Das Land hat nach den Corona-Fällen bei Westfleisch in Coesfeld angeordnet, dass alle Arbeiter in Fleischzerlegungsbetrieben auf Corona getestet werden sollten. Nun gibt es außer dem überprüften Quartier in Lobberich noch weitere Unterkünfte, in denen niederländische Jobvermittler wie Flexipool und andere ihre vermittelten Arbeitskräfte untergebracht haben. Nach Informationen der Stadt werden pro Schlafstätte 340 Euro vom Verdienst abgezogen. Es handelt sich in Nettetal weitgehend um Leiharbeiter aus Rumänien. Die Stadt hat eine Mitarbeiterin gefunden, die ins Rumänische dolmetschen kann. Im ehemaligen Hotel zur Post an der Bahnstraße in Kaldenkirchen sind bekanntermaßen Arbeitskräfte aus Polen untergebracht. Claudia Willers, Ortsvorsteherin in Kaldenkirchen, kennt in Kaldenkirchen nicht so massive Beschwerden wie etwa in Hinsbeck.
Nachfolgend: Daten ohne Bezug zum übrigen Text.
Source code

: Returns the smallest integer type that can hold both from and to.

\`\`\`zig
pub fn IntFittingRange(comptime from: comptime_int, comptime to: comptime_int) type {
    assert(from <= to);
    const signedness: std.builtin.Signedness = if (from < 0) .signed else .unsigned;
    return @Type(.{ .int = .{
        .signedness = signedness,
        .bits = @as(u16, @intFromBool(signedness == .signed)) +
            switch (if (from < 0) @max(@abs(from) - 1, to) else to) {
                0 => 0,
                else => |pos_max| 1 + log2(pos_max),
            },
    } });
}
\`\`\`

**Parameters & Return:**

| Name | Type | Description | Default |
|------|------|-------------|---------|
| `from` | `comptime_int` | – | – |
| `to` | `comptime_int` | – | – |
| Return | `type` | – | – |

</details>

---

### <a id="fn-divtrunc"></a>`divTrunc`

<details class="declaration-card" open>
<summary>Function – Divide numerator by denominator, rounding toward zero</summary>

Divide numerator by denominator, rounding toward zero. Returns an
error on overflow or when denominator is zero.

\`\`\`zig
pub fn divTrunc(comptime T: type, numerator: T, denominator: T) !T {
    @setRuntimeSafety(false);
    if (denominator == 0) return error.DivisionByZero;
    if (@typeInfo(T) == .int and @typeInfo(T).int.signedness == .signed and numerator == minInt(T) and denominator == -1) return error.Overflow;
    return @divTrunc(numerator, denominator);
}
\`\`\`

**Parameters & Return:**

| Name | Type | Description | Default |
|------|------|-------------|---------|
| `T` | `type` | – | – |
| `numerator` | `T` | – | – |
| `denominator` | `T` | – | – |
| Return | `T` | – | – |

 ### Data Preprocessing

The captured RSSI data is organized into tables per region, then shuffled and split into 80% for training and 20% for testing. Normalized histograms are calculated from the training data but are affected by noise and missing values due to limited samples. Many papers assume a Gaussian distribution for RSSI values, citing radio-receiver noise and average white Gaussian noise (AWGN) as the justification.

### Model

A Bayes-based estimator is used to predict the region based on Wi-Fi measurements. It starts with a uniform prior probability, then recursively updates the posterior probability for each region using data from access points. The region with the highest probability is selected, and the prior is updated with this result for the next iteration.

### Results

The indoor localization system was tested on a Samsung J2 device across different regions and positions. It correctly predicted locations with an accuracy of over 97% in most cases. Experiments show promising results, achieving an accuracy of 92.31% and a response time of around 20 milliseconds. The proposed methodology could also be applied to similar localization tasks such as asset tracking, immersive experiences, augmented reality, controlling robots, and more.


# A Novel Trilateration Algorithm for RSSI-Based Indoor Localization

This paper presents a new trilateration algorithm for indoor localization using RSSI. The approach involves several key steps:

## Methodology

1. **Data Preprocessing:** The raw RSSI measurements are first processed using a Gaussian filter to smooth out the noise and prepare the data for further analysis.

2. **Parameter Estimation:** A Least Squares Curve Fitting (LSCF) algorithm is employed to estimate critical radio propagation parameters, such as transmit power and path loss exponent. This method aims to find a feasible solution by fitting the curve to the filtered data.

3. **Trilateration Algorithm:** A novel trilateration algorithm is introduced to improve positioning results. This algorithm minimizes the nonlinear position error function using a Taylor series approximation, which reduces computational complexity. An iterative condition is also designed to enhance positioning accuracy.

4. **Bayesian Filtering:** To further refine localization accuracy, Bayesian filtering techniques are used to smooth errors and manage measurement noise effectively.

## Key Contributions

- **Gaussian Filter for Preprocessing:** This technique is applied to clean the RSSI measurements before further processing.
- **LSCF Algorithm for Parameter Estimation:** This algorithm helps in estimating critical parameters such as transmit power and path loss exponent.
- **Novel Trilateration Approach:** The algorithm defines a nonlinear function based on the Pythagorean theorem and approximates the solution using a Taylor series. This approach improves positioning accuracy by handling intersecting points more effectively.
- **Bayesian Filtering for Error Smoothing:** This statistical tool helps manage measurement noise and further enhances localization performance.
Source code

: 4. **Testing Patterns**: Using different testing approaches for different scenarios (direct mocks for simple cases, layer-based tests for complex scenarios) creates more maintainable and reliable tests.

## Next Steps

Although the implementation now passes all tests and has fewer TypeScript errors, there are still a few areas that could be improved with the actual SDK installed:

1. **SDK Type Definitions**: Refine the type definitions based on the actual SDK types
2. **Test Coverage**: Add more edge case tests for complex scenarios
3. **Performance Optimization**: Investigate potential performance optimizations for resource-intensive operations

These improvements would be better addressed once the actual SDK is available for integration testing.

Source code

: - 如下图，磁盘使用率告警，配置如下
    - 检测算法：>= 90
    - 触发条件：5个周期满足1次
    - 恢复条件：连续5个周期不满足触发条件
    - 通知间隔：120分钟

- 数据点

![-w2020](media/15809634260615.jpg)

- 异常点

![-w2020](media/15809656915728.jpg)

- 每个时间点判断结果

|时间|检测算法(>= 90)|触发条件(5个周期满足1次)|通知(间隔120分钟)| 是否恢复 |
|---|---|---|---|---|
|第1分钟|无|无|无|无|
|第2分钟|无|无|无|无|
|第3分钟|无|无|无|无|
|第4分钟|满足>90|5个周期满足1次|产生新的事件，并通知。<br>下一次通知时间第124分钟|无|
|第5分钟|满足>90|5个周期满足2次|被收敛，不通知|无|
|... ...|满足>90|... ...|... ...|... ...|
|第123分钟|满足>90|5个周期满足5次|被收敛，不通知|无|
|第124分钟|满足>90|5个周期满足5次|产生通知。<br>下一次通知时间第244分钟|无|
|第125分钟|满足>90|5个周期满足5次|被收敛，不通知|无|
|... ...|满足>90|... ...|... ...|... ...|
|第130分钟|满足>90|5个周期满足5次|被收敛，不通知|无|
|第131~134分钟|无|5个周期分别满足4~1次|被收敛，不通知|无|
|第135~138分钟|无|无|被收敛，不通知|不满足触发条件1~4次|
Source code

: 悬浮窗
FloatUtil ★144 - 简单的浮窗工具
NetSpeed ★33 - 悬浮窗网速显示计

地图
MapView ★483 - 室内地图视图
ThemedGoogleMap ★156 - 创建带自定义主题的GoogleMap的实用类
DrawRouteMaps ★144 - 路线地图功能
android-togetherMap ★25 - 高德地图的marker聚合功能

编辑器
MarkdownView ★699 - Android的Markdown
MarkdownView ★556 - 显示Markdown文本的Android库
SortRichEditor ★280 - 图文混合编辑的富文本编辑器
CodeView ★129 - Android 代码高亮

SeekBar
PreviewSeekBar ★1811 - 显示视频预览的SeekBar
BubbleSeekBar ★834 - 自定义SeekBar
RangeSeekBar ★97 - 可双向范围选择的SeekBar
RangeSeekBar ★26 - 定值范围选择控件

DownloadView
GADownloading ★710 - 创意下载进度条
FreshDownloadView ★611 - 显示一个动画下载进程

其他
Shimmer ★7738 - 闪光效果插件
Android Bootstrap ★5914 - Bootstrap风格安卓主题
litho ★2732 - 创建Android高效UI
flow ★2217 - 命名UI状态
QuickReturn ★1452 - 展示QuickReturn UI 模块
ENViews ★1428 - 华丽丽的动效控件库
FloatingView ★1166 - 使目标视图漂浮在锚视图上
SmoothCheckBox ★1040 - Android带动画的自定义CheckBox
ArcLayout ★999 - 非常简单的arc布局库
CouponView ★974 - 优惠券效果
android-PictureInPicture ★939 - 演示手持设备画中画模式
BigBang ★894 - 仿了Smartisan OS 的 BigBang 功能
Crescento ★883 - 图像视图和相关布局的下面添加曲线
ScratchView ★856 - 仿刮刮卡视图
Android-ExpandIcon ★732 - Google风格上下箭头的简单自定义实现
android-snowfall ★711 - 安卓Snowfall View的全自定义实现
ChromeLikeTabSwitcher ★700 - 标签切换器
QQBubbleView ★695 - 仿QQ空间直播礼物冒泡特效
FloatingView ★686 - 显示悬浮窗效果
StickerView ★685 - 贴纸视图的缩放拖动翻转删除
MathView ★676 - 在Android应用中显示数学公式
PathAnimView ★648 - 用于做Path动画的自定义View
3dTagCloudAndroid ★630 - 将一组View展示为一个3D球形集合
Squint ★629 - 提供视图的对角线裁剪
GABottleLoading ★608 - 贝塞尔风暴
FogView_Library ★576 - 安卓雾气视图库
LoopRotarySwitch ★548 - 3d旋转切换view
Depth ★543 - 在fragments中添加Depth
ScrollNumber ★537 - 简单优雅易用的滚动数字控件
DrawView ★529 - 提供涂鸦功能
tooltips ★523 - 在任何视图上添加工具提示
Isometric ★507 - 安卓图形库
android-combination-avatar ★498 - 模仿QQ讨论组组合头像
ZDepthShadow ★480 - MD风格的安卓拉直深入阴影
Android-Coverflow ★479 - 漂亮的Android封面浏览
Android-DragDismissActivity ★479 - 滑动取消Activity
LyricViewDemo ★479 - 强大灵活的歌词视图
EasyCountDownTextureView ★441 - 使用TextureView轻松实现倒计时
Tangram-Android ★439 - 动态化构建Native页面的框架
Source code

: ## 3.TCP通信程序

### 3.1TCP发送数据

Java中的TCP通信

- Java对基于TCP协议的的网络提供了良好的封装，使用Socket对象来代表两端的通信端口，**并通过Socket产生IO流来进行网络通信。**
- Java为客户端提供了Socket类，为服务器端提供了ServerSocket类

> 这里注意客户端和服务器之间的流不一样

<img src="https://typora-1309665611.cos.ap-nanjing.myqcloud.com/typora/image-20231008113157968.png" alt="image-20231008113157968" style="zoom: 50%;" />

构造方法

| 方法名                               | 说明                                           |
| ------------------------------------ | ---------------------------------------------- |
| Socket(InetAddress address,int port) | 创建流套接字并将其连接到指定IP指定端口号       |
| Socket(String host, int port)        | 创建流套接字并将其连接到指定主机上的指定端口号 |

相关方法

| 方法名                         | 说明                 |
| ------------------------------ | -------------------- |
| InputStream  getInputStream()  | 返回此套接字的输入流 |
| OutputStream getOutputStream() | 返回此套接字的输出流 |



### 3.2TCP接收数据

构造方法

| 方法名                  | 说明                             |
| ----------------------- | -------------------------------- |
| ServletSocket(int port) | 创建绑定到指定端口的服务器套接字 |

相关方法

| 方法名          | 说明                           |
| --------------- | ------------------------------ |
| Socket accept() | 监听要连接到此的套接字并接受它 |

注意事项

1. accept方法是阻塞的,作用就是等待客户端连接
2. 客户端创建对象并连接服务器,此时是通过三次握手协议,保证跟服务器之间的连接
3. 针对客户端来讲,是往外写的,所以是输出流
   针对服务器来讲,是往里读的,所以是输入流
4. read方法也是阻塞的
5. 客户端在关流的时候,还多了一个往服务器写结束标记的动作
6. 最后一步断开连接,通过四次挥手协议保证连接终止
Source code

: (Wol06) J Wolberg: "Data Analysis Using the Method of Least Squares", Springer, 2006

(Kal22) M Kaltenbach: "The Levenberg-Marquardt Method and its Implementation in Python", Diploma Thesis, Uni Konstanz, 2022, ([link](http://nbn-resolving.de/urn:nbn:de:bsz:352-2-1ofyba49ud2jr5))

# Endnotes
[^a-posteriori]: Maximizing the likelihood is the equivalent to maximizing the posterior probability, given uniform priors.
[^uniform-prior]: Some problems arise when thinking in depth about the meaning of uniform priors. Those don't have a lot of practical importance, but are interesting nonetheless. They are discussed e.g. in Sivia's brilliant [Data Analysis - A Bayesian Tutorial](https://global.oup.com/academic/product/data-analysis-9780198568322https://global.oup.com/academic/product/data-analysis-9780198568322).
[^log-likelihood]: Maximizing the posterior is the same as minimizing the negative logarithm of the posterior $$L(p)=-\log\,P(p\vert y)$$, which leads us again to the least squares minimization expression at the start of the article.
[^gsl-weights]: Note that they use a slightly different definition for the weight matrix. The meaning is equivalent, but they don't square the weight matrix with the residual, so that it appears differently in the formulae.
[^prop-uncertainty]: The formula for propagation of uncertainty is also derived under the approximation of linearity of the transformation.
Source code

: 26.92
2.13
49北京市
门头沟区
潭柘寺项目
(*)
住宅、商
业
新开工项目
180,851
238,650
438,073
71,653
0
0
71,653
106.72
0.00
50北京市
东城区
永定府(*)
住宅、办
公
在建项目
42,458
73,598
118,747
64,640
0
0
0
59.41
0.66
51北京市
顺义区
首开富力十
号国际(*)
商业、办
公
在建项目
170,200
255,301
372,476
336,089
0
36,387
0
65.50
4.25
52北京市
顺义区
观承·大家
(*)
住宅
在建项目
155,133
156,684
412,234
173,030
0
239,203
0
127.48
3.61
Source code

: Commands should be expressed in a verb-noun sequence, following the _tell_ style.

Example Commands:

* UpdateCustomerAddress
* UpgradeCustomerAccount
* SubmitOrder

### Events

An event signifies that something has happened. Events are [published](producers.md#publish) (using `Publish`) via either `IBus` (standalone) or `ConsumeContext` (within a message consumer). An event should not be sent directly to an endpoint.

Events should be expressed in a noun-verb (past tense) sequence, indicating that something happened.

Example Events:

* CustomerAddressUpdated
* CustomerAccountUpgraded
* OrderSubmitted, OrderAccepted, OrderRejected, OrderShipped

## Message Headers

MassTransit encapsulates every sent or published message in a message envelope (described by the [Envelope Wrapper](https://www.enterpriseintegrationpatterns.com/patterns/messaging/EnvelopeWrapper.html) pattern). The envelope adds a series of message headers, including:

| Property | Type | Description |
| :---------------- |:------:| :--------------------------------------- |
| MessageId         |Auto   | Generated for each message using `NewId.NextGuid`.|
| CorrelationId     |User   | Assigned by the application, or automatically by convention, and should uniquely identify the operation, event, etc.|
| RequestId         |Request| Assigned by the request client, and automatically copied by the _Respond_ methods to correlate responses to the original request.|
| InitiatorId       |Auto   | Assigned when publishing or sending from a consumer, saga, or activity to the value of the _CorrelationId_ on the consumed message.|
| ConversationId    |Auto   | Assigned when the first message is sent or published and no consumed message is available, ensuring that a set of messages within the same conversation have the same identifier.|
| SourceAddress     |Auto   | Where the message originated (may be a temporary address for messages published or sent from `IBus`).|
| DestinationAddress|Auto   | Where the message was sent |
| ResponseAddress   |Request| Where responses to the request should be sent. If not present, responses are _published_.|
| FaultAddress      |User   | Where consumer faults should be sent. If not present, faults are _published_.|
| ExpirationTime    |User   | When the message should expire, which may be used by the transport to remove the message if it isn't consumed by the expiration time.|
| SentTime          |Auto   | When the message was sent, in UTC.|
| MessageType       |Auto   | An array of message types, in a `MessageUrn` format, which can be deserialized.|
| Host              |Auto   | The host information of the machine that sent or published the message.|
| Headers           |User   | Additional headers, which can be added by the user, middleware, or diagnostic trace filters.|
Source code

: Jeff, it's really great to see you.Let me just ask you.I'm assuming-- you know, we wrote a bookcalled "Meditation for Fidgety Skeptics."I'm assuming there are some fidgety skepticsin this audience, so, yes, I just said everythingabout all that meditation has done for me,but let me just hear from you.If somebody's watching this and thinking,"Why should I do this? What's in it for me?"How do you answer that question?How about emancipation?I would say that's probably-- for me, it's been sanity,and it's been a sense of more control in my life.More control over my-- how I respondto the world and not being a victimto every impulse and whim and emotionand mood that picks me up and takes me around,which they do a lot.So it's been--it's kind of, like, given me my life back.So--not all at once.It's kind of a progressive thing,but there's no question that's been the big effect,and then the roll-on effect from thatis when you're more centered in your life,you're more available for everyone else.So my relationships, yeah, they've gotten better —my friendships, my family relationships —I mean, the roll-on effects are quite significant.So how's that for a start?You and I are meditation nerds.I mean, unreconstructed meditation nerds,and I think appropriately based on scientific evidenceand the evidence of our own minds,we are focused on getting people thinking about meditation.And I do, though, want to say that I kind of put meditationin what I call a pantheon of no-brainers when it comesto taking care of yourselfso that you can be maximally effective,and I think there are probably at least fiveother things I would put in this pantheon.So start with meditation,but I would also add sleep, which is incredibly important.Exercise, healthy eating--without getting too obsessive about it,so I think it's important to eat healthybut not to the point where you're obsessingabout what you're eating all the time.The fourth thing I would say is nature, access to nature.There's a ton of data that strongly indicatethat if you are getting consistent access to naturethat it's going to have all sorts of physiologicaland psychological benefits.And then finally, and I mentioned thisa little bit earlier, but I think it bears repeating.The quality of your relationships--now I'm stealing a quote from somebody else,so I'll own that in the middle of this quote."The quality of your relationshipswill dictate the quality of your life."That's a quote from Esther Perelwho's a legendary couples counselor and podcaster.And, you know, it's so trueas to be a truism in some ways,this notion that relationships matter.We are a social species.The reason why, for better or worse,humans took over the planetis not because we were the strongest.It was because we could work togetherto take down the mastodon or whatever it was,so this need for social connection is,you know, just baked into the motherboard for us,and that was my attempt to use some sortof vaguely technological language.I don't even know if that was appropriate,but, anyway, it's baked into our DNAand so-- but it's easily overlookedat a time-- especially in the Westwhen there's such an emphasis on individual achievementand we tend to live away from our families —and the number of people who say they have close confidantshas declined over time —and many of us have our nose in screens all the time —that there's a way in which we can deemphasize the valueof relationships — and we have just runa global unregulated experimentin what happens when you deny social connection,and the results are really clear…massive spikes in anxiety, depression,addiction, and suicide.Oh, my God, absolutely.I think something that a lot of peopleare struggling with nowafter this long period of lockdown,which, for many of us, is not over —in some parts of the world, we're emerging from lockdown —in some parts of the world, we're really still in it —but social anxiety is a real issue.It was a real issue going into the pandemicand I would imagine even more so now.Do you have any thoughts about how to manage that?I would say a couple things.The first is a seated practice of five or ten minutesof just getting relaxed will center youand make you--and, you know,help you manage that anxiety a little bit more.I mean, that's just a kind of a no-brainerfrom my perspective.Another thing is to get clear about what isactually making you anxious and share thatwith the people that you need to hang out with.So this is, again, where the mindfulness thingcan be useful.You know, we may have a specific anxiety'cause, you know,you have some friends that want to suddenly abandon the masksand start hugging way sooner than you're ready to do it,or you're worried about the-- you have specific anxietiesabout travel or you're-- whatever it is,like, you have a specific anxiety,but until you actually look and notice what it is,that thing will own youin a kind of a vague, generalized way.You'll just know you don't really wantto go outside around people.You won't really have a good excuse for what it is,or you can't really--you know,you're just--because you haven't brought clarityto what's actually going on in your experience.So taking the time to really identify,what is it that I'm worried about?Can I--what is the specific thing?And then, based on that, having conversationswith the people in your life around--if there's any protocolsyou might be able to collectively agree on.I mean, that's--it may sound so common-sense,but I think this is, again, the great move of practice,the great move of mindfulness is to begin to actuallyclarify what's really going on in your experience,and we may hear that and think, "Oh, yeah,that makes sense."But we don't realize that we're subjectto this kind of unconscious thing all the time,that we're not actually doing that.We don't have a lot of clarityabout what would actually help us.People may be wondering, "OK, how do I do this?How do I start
Das Thema der engen Unterbringung von südosteuorpäischen Leiharbeitern, die in niederländischen Betrieben arbeiten, ist dem Kreis bekannt. Alle Gebiete entlang der Grenze sind betroffen. Die Kreise Kleve und Viersen stimmen sich in einer Arbeitsgruppe mit dem Heimatministerium ab. Für die Stadt Nettetal nimmt Ordnungsdezernent Norbert Müller an den Treffen teil.

 Die Unterkünfte dieser Leiharbeiter sind gut bekann, auch in der Bevölkerung, weil es schon vielfach Beschwerden über Lärm und wilden Müll gab. Dagegen ist so gut wie unbekannt, wo genau die Leiharbeiter beschäftigt sind. Dass das Kreisgesundheitsamt jetzt mit einem Screening tätig werden konnte, ist eher ein Zufallstreffer. Bei einer ersten Begehung des Objektes Anfang Mai war bekannt geworden, dass die Bewohner dort in einem niederländischen Schlachthof arbeiten.

Die Quarantäne bezieht der Kreis nur auf dieses Objekt im Zentrum von Lobberich. Nach Auskunft des Kreises sei momentan auch nicht an eine anderweitige Unterbringung aller oder eines Teils der Bewohner gedacht. Ob Leiharbeiter, die in Quarantäne wohl nichts verdienen werden, vor Ort bleiben werden, weiß allerdings niemand.